> **DIRECTIONS FOR THIS TASK**: For this exercise, please find the lines in the entries that include the word "Bible" and copy them.

> **DATA TO EXAMINE**:
□ □ □ □ □ □ □

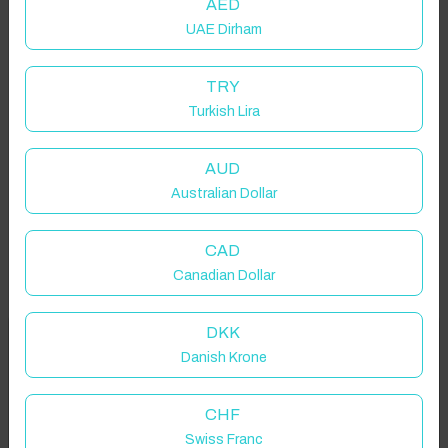
AED
UAE Dirham
TRY
Turkish Lira
AUD
Australian Dollar
CAD
Canadian Dollar
DKK
Welcome to Have You Got!
Danish Krone
Add your dates to get your total stay price!
Properties in selected filter
CHF
Swiss Franc
Property location is within 1.5km radius of the pin, exact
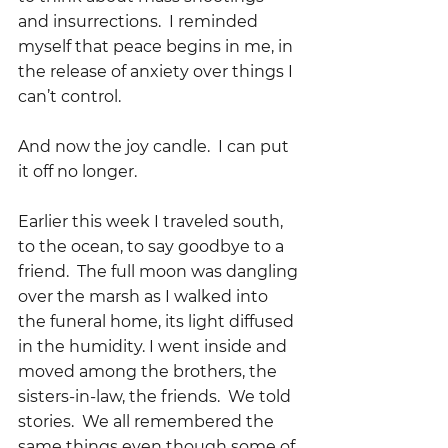
and insurrections.  I reminded 
myself that peace begins in me, in 
the release of anxiety over things I 
can’t control.  
And now the joy candle.  I can put 
it off no longer.  
Earlier this week I traveled south, 
to the ocean, to say goodbye to a 
friend.  The full moon was dangling 
over the marsh as I walked into 
the funeral home, its light diffused 
in the humidity. I went inside and 
moved among the brothers, the 
sisters-in-law, the friends.  We told 
stories.  We all remembered the 
same things even though some of 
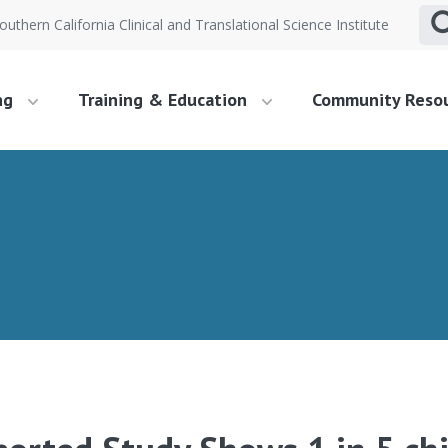
outhern California Clinical and Translational Science Institute
ng
Training & Education
Community Reso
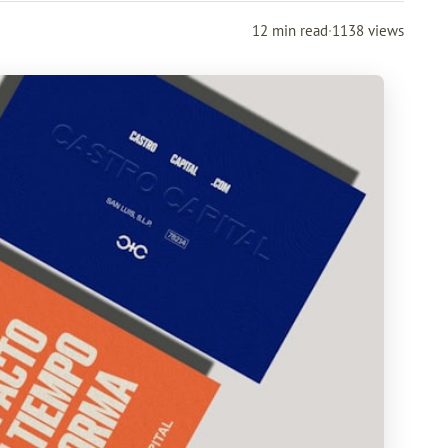
12 min read
·
1138 views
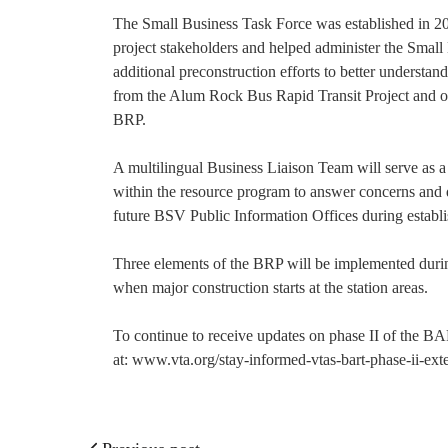
The Small Business Task Force was established in 2
project stakeholders and helped administer the Smal
additional preconstruction efforts to better understan
from the Alum Rock Bus Rapid Transit Project and oth
BRP.
A multilingual Business Liaison Team will serve as 
within the resource program to answer concerns and qu
future BSV Public Information Offices during establi
Three elements of the BRP will be implemented during
when major construction starts at the station areas.
To continue to receive updates on phase II of the BA
at: www.vta.org/stay-informed-vtas-bart-phase-ii-exte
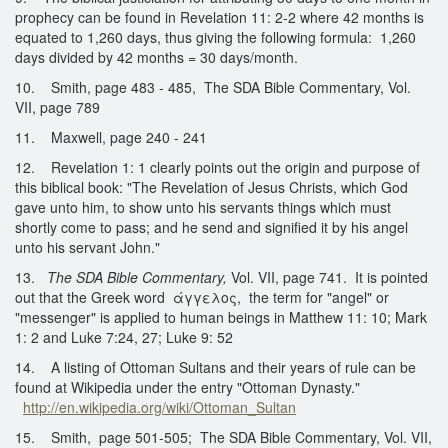
prophecy can be found in Revelation 11: 2-2 where 42 months is
equated to 1,260 days, thus giving the following formula: 1,260
days divided by 42 months = 30 days/month.
10. Smith, page 483 - 485, The SDA Bible Commentary, Vol.
VII, page 789
11. Maxwell, page 240 - 241
12. Revelation 1: 1 clearly points out the origin and purpose of
this biblical book: "The Revelation of Jesus Christs, which God
gave unto him, to show unto his servants things which must
shortly come to pass; and he send and signified it by his angel
unto his servant John."
13.
The SDA Bible Commentary,
Vol. VII, page 741. It is pointed
out that the Greek word άγγελος, the term for "angel" or
"messenger" is applied to human beings in Matthew 11: 10; Mark
1: 2 and Luke 7:24, 27; Luke 9: 52
14. A listing of Ottoman Sultans and their years of rule can be
found at Wikipedia under the entry "Ottoman Dynasty."
http://en.wikipedia.org/wiki/Ottoman_Sultan
15. Smith, page 501-505; The SDA Bible Commentary, Vol. VII,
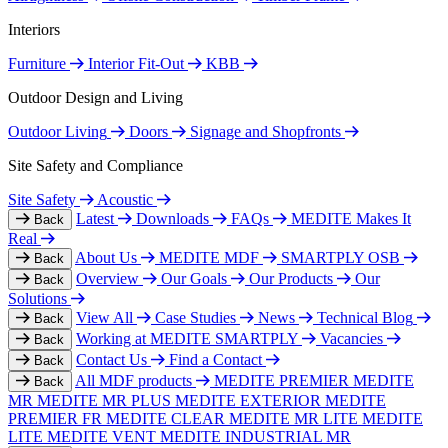
Interiors
Furniture
Interior Fit-Out
KBB
Outdoor Design and Living
Outdoor Living
Doors
Signage and Shopfronts
Site Safety and Compliance
Site Safety
Acoustic
Latest
Downloads
FAQs
MEDITE Makes It
Back
Real
About Us
MEDITE MDF
SMARTPLY OSB
Back
Overview
Our Goals
Our Products
Our
Back
Solutions
View All
Case Studies
News
Technical Blog
Back
Working at MEDITE SMARTPLY
Vacancies
Back
Contact Us
Find a Contact
Back
All MDF products
MEDITE PREMIER
MEDITE
Back
MR
MEDITE MR PLUS
MEDITE EXTERIOR
MEDITE
PREMIER FR
MEDITE CLEAR
MEDITE MR LITE
MEDITE
LITE
MEDITE VENT
MEDITE INDUSTRIAL MR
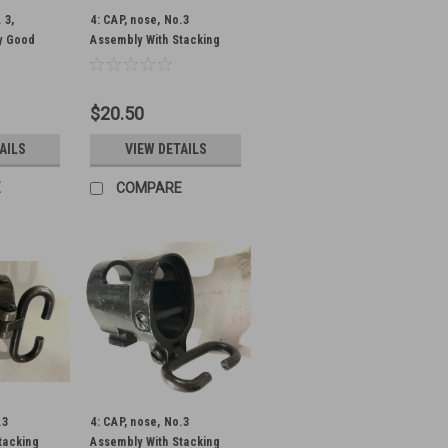
 3,
4: CAP, nose, No.3
y Good
Assembly With Stacking
y
Swivel (Unmarked) - Low
Grade Condition
$20.50
AILS
VIEW DETAILS
E
COMPARE
.3
4: CAP, nose, No.3
tacking
Assembly With Stacking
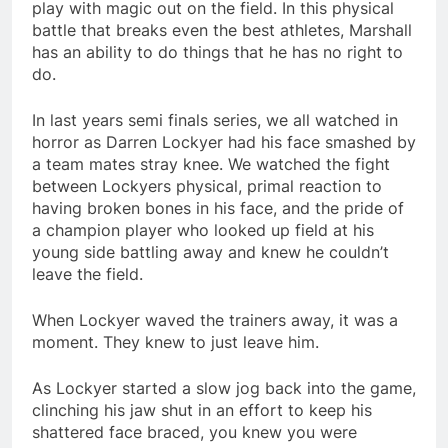
play with magic out on the field. In this physical
battle that breaks even the best athletes, Marshall
has an ability to do things that he has no right to
do.
In last years semi finals series, we all watched in
horror as Darren Lockyer had his face smashed by
a team mates stray knee. We watched the fight
between Lockyers physical, primal reaction to
having broken bones in his face, and the pride of
a champion player who looked up field at his
young side battling away and knew he couldn’t
leave the field.
When Lockyer waved the trainers away, it was a
moment. They knew to just leave him.
As Lockyer started a slow jog back into the game,
clinching his jaw shut in an effort to keep his
shattered face braced, you knew you were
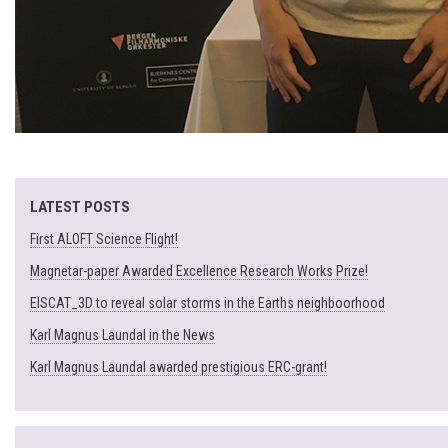
LATEST POSTS
First ALOFT Science Flight!
Magnetar-paper Awarded Excellence Research Works Prize!
EISCAT_3D to reveal solar storms in the Earths neighboorhood
Karl Magnus Laundal in the News
Karl Magnus Laundal awarded prestigious ERC-grant!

□ □ □ □ □ □ □

> **OUTPUT BELOW**:
10. Smith, page 483 - 485, The SDA Bible Commentary, Vol.
The SDA Bible Commentary,
15. Smith, page 501-505; The SDA Bible Commentary, Vol. VII,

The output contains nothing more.